За эту привычку в 17 лет он и получил свой первый и, как оказалось, последний срок*. Но это случилось в следующем году, когда он уже совсем с катушек слетел. А в этом году, весной, произошло вот что. Выхожу я из подъезда, и вдруг, поравнявшись с тополем, слышу резкий непонятный звук и треск сломанной ветки. Поднял голову, оглядываюсь, тут раздался второй хлопок, снова треск сломанной ветки и хохот со стороны сарая:
– Ну, чё, собздел!? Не бойся, я поверх головы стрелял.
Подошёл к сараю, на крыше сидели «Проскуря» и «Вова-голубятник».
– Пистолет испытываю, – сказал «Проскуря».
Пистолет был самодельный с деревянной ручкой и стволом от мелкокалиберной винтовки.
– Витёк, ты завтра с утра чё делаешь?
– Да, ничё вроде.
– А школа?
– Как настроение будет, могу и не пойти, всё равно решил бросить.
– Слушай, пойдём завтра со мной. Пацаны с «татарского аула» моего кореша побили, ну я их побуцкал* немного. Они мне за мировую пол-ящика водки ставят.
– Чё, поддержка нужна?
– Не, на кого они прыгать будут? Просто завтра все наши заняты, только «Горник» и «Чёрный» могут пойти. Втроем мы десять бутылок и за день не осилим.

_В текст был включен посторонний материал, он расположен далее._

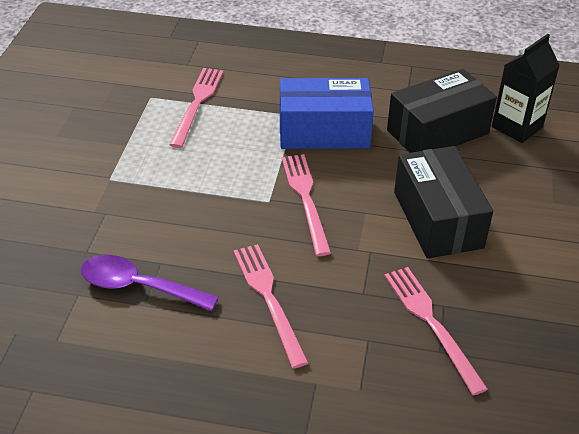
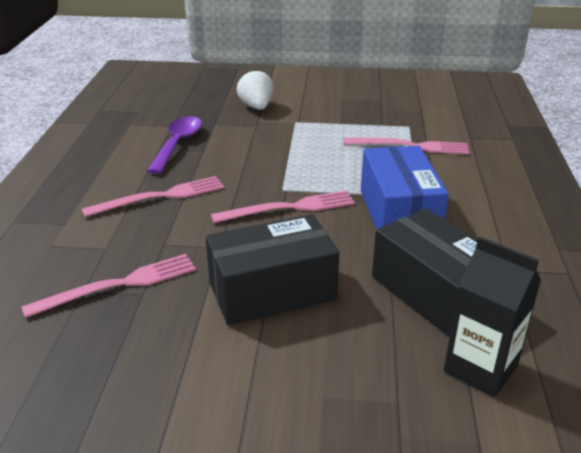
camera: 85 degrees right, 10 degrees down
none -> white strawberry [237,70,273,110]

Городок наш небольшой, расположен на юге, только не Крыма, а Западной Сибири. Чисто географически интересен тем, что с одной стороны за сопками – черновая тайга, ель, сосна, пихты. В тайге малина, красная смородина, кедровый орех, колба*. Чуть ли не посередине города – согра*. А на север и восток от города начинается степь. В степи – ковыль, пасутся лошадки телеутов из Шанды, а в небе кружат ястреба-копчики, выглядывая емуранок* и полевых мышей. В центре города пара десятков двухэтажных кирпичных и деревянных домов, даже старая школа и клуб были сложены из чёрных от времени брёвен. От центра на окраины во все стороны: на юг к сопкам, к лесу на запад, на север до самой согры* и вокруг неё – разбежались избы; большая часть горожан жила в частных домах.
Мы были «центровые» – единственный кинотеатр, каток и клуб в центре – пройти мимо нас было нельзя, поэтому все, кто жил на окраинах, за речкой или в том же «татарском ауле», старались поддерживать с нами хорошие отношения. Тогда было не принято брать за «обиду» деньги. Да и просто прийти и забрать водку тоже некрасиво, ты же мировую пьешь! Пей, сколько сможешь, друзей приводи, это, пожалуйста. Вот «Прорва» и старался набрать собутыльников, чтобы водка не пропала!
Пришли мы на следующий день вчетвером. Хозяин был с другом, таким же чернявым парнишкой, как и он. Татары или казахи, как мне показалось. В Сибири много пришлого народа, и на национальность, на то, коренной ты или приезжий, никто особо внимания не обращает. Хозяин поставил на стол пару бутылок водки, как раз хватило на шесть неполных стаканов. Выпили, закусили варёными яйцами и солёными огурцами с луком.